The exotic dancers who have been picketing outside the Star Garden Topless Dive Bar in North Hollywood for the last three months demanding better work conditions are taking the next step: unionizing.
The labor conflict began in March when two dancers were allegedly fired for raising the issue of safety in the club. After 19 out the 24 remaining dancers signed a petition asking for safety and other improvements to the club, the club owners locked them out, the dancers say, and they’ve been on strike since March 18.
As LAist reports, the Star Garden dancers voted to unionize with the aid of nonprofit group Strippers United. The group was started by Antonia Crane—a writer who just published an autobiography about her time working as a dancer, called Spent—to address unjust workplace practices in the flesh industry.
Crane and others formed the first union for exotic dancers in the United States back in the late ’90s at the Lusty Lady peep show in San Francisco.
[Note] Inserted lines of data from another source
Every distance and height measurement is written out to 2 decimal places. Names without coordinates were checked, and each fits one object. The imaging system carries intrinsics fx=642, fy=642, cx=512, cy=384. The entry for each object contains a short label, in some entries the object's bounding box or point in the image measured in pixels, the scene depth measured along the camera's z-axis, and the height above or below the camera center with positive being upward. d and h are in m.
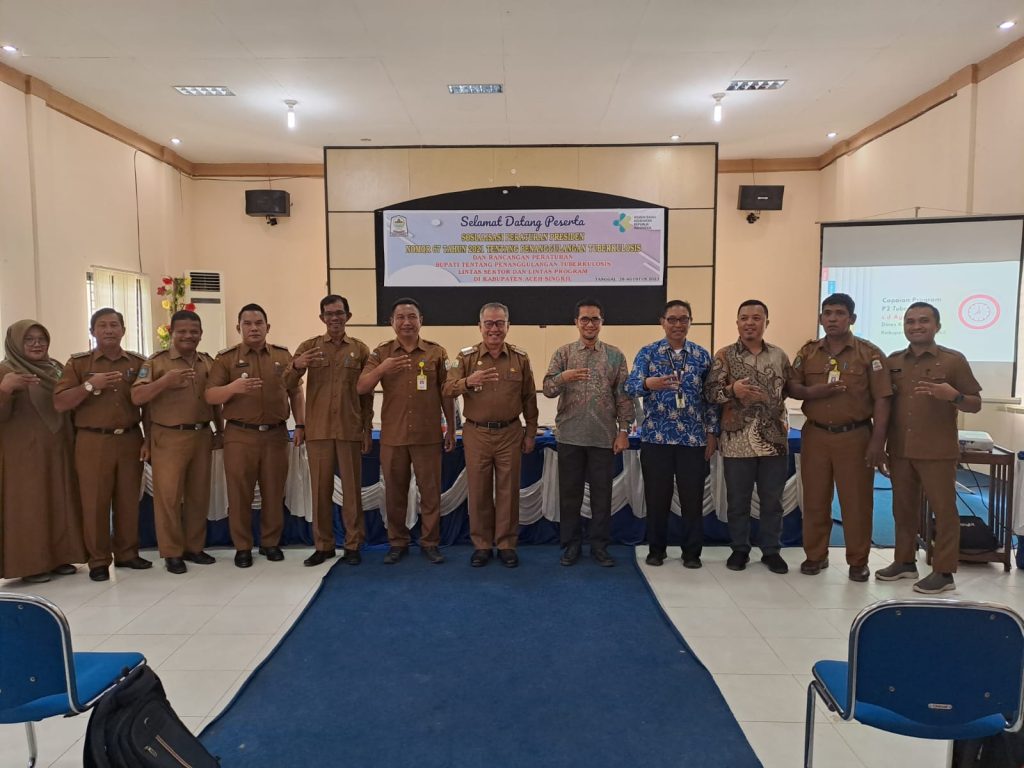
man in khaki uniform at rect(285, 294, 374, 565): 4.02 -0.64
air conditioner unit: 9.54 +0.28
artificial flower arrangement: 7.82 +0.29
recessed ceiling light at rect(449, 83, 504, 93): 6.64 +2.41
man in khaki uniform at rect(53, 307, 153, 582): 3.82 -0.69
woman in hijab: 3.69 -0.83
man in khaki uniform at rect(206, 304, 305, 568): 4.02 -0.68
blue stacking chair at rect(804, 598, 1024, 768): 1.53 -0.85
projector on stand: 4.13 -0.79
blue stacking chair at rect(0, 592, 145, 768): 1.64 -0.90
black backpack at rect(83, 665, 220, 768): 1.40 -0.94
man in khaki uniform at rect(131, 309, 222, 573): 3.94 -0.71
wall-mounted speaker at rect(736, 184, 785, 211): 9.32 +1.76
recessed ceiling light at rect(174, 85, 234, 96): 6.72 +2.41
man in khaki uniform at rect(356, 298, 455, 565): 4.00 -0.62
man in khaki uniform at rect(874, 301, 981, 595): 3.56 -0.57
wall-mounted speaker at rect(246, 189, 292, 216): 9.53 +1.73
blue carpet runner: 2.22 -1.50
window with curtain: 7.46 +0.24
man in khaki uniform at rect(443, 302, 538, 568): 3.97 -0.68
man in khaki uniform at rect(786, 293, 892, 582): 3.74 -0.60
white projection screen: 5.50 +0.38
The Lusty Lady closed its doors in 2013, however, when it could no longer make the rent, and there is currently no union for strippers in the U.S.
What the Star Garden dancers are doing is “incredibly inspiring,” Crane told LAist.
“I hope that strippers everywhere come to the picket line, and take their place at the table… we are a powerful organizing force, and we do care for one another, and we’re not disposable.”
Among the improvements that the dancers are advocating for are safety improvements and better pay—management was taking half the money they earned from lap dances, the performers contend.
A man named Juan is a big supporter. Showing up to one of the costume-themed pickets, he said, “I’m hoping they get everything that they’re fighting for. Sex work is work. They should have the rights that everyone has.”
Still, the dancers say, plenty of men are continue going into the club, where scab dancers are keeping the money coming in.
The dancers want the club to voluntarily recognize the union, rather than have to go through a long and onerous National Labor Boards election, which could potentially tie up progress for years.
Reagan, one of the original fired dancers who started the conflict that turned into a labor solidarity action, said, “We’re going to be in full force to get this done and to get our demands met.”
The dancers have filed unfair labor practice charges with the National Labor Relations Board as well as Cal/OSHA.